John reported the discovery and referenced the technique, which he remembered from a threat profile about a ransomware attacker known today by the name REvil. At the time of discovery, the attacker was in the environment, stealthy, working to gain further access, disabling security resources, and strategically staging ransomware payloads. The discovery led to a full-scale threat hunting and mitigation exercise lasting around the clock for over a week. In this situation, the good guys won, and the ransomware attack failed.
Now, suppose John had not been familiar with the tactic and had not read the attacker profile indicating the severity of the attack. He may have believed he had identified and mitigated the threat by removing Cobalt Strike and cleaning the infected system. Most day-to-day attacks only involve malware; therefore, John may have felt this was a lone incident mitigated by cleaning up that infected host.

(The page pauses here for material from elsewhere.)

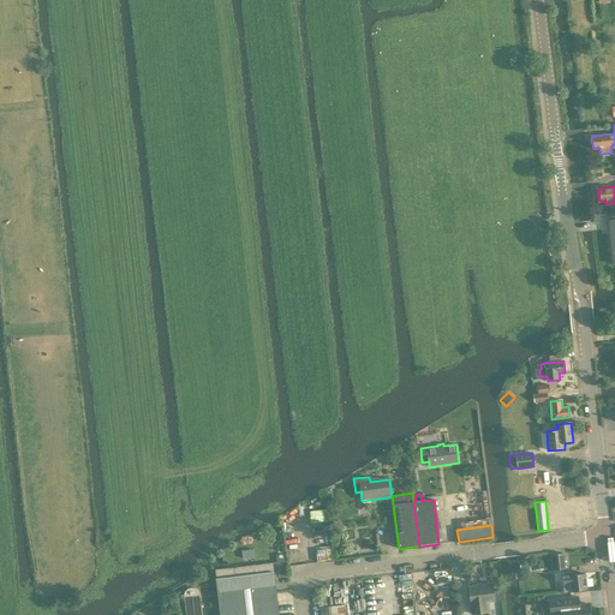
[(551,555),(554,571),(565,569),(563,554),(551,555)]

The situation ended well, but often that is not the case.
He would not have known he had a persistent human attacker on his network, and the ransomware adversary would have encrypted and stolen his organization’s data and extorted John’s employer for millions.

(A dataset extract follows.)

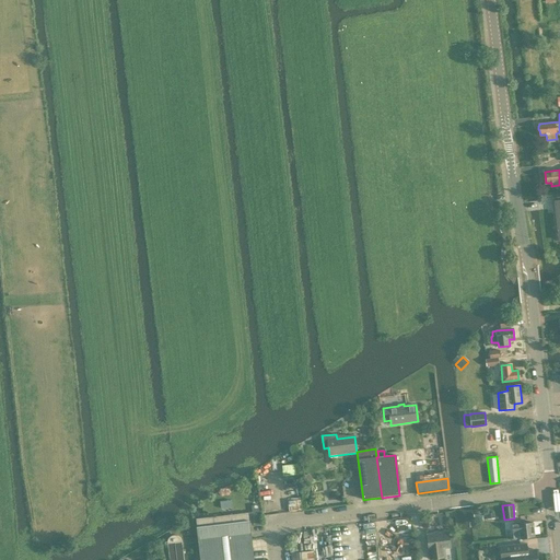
[(197,518),(201,559),(254,559),(249,513),(197,518)]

This situation ended well, but often that is not the case. Remember, time and action are critical when dealing with an advanced threat. Since a human with a specific objective is behind the threat, they will not go away if you simply block the attempt and move on. Instead, with threat profiles, you know the attacker’s modus operandi. You have insight into their attack playbook and the tools and malware they will likely use in later stages of the operation. More importantly, analysts will be familiar with an attacker’s digital fingerprint to escalate the situation sooner.

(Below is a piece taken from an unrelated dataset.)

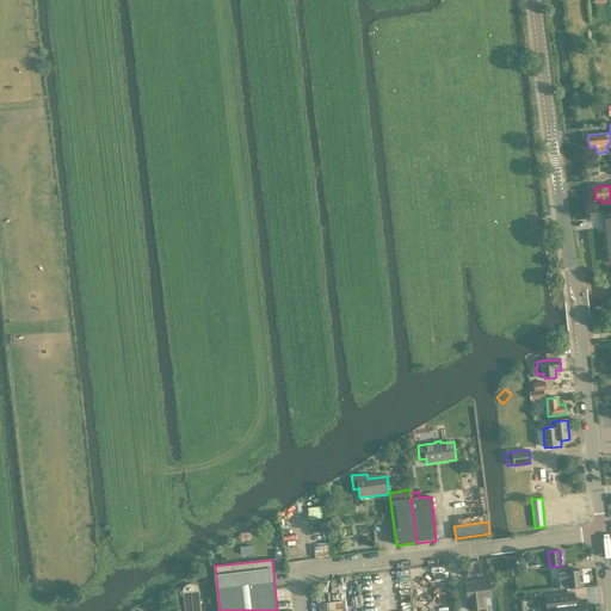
[(565,572),(559,573),(561,588),(584,586),(581,571),(565,573),(565,572)]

Conducting a behavioral profile of ransomware attackers will give you a better understanding of who is behind the attacks threatening your organization. Behavioral profiling adds value to defenders who can use it to identify an attacker and negotiators who will know the motivations and beliefs of the human being they are dealing with. Fortunately, the information is easy to obtain if you have a skilled analyst and are willing to do the legwork to gain access to the forums and markets in which ransomware attackers spend their time. Often, simply by profiling an attacker’s presence and interactions on dark web forums, you can learn about the human characteristics behind the facade of an organized cybercriminal. More importantly, through profiling, I have learned about the technologies and resources an attacker plans to use before the attack occurs on several occasions.
After years of investigating, interacting with, and defending against ransomware-centric adversaries, I found that traditional threat profiles lacked the critical information necessary to deal with ransomware attacks. Today, ransomware attackers live on the dark web, interacting with criminals, security researchers, and the media. Yet, most organizations do not take advantage of the opportunity to understand the adversaries behind these attacks. Organizations will spend hundreds of thousands to millions on security solutions and intelligence they believe will keep them safe from ransomware attacks. Yet, the second you mention an analyst going on the dark web, they shut down the entire idea. Certainly, this change to collection practices and analysis of behavioral traits of ransomware will not level the playing field on its own. However, it is one of many changes necessary to better defend and address these types of attacks.